A God in Every Stone karya Kamila Shamsie menggambarkan konflik antara India dan Inggris pada awal abad ke-20 melalui kisah karakter-karakternya yang terlibat pada peristiwa sejarah penting. Berlatar belakang Perang Dunia I dan gerakan kemerdekaan India, novel ini mengeksplorasi dampak konflik kolonial pada individu-individu yang terjebak di antara dua dunia, yaitu kekuasaan imperial Inggris dan perjuangan rakyat India untuk kebebasan.
Latar Sejarah dan Karakter Utama
Salah satu karakter utama, Qayyum Gul, adalah seorang tentara Pathan yang awalnya bertugas di tentara India Britania. Pada 1915, ia kehilangan salah satu matanya dalam Pertempuran Ypres Kedua, peristiwa yang meruntuhkan kesetiaannya kepada Inggris. Setelah kembali ke Peshawar, Qayyum menyaksikan perubahan di tanah kelahirannya dan mulai mempertanyakan peran Inggris sebagai penguasa kolonial. Pengalaman perang ini menjadi titik balik terhadap konflik batin bagi banyak prajurit India yang terpaksa berperang demi imperium yang menindas mereka sendiri.
Di sisi lain, Vivian Rose Spencer, seorang arkeolog muda dari London, melakukan perjalanan ke Peshawar untuk mengejar minatnya pada artefak kuno. Selama di sana, ia bertemu Najeeb, adik Qayyum, yang menjadi muridnya. Melalui interaksi dengan Najeeb dan penduduk lokal, Vivian mulai memahami ketidakadilan yang dialami rakyat India di bawah pemerintahan Inggris. Perjalanan Vivian mencerminkan perspektif seorang outsider yang secara bertahap menyadari realitas kolonialisme.

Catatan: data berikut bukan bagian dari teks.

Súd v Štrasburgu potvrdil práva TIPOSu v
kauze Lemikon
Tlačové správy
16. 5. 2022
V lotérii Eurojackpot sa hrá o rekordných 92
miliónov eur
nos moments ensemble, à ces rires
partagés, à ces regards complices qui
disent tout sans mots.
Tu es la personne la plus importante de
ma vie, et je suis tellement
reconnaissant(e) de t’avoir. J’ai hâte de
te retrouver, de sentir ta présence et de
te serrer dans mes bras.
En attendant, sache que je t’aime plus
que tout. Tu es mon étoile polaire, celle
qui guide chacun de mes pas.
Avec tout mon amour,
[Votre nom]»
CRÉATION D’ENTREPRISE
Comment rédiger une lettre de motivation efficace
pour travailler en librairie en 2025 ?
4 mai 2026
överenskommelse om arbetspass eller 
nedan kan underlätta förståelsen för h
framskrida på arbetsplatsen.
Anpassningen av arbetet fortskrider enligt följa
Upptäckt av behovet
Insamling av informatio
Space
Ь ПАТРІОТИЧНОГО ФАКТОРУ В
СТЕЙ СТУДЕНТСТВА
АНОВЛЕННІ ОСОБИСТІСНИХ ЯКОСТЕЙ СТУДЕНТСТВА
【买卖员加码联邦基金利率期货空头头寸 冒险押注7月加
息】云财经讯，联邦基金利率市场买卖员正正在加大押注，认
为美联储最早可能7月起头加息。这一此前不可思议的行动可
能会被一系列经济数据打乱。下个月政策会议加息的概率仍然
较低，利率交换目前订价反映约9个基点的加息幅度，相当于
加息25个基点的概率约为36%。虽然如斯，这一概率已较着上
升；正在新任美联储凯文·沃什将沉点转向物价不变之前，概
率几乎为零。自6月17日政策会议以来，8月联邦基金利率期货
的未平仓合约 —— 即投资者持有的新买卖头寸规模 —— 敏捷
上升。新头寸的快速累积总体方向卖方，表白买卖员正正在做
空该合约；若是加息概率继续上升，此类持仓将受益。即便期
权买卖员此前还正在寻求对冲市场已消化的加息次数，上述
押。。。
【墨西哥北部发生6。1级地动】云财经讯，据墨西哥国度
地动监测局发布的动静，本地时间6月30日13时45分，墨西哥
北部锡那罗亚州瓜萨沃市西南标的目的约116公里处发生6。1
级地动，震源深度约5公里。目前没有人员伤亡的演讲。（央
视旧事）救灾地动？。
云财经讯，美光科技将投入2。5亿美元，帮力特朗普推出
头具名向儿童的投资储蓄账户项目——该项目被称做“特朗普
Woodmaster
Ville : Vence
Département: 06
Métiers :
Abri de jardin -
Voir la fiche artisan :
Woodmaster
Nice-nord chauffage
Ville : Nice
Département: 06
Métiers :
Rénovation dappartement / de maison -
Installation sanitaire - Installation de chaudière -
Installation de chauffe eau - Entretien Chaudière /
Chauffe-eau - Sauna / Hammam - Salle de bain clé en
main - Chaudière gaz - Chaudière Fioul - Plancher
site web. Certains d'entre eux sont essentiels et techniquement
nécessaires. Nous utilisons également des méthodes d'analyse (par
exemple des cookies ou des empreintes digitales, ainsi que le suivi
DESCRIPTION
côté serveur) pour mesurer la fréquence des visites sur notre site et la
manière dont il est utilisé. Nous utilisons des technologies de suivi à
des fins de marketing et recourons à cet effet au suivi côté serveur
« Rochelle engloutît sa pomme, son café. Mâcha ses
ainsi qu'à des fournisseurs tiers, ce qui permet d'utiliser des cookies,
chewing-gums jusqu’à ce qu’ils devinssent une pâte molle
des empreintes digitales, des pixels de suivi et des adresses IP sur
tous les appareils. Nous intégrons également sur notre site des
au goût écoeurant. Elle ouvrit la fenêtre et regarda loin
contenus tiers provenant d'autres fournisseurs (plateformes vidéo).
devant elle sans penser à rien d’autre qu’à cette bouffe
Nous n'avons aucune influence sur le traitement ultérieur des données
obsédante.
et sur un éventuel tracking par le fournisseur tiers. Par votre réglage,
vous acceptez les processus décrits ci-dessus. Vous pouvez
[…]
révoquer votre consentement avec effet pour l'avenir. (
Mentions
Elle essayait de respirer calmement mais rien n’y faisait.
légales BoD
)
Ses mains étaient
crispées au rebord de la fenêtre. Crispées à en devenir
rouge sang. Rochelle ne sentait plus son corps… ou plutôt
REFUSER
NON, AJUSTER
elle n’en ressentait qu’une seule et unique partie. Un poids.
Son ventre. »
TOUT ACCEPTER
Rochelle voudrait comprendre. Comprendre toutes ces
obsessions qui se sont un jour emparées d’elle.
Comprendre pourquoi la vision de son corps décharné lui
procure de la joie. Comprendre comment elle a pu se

Peristiwa Sejarah sebagai Cermin Konflik
Novel ini menggunakan peristiwa sejarah asli untuk menggambarkan ketegangan antara India dan Inggris. Pertempuran Ypres Kedua menunjukkan pengorbanan besar yang ditanggung tentara India demi kepentingan Inggris, sementara pembantaian di Qissa Khwani Bazaar pada 1930 mengungkap brutalitas pemerintahan kolonial. Dalam pembantaian tersebut, tentara Inggris menembaki para demonstran non-kekerasan, yang akhirnya memicu semangat perlawanan di kalangan penduduk Peshawar. Shamsie menggunakan momen-momen ini untuk menyoroti kontradiksi antara retorika "peradaban" Inggris dan tindakan kekerasan mereka.
Hubungan Qayyum dan Vivian
Hubungan antara Qayyum dan Vivian menjadi simbol dari pertemuan dua dunia yang bertolak belakang. Mereka pertama kali bertemu di kereta menuju Peshawar pada 1915, tetapi ikatan mereka baru terungkap lima belas tahun kemudian, saat pertempuran brutal untuk kemerdekaan di Jalan Para Pendongeng (Street of Storytellers). Pada adegan ini, artefak kuno dan kehadiran seorang perempuan bermata hijau misterius menyatukan mereka kembali, menunjukkan bagaimana nasib seseorang terjalin dengan sejarah yang lebih besar. Hubungan ini menggarisbawahi tema novel bahwa konflik kolonial tidak hanya bersifat politik, melainkan juga pribadi.
Pesan dan Refleksi
Melalui Qayyum dan Vivian, Shamsie menggambarkan bahwa konflik antara India dan Inggris merupakan pertempuran hati dan pikiran, bukan hanya kekuatan fisik. Novel ini menunjukkan bagaimana imperium tumbuh, runtuh, dan meninggalkan bekas pada kehidupan individu. Sebagai sebuah karya sastra, A God in Every Stone mengajak pembaca untuk merenungkan sifat kekuasaan dan kebebasan, serta mengingatkan kita bahwa di balik peristiwa sejarah yang besar, terdapat cerita-cerita pribadi yang tak terlupakan.
***
Sebagai kesimpulan, A God in Every Stone adalah novel yang menampilkan tema persahabatan, ketidakadilan, cinta, dan pengkhianatan, dengan latar belakang konflik antara India dan Inggris. Melalui karakter-karakternya, Shamsie menghidupkan sejarah dan menunjukkan bagaimana individu menemukan tempat mereka dalam kekacauan zaman.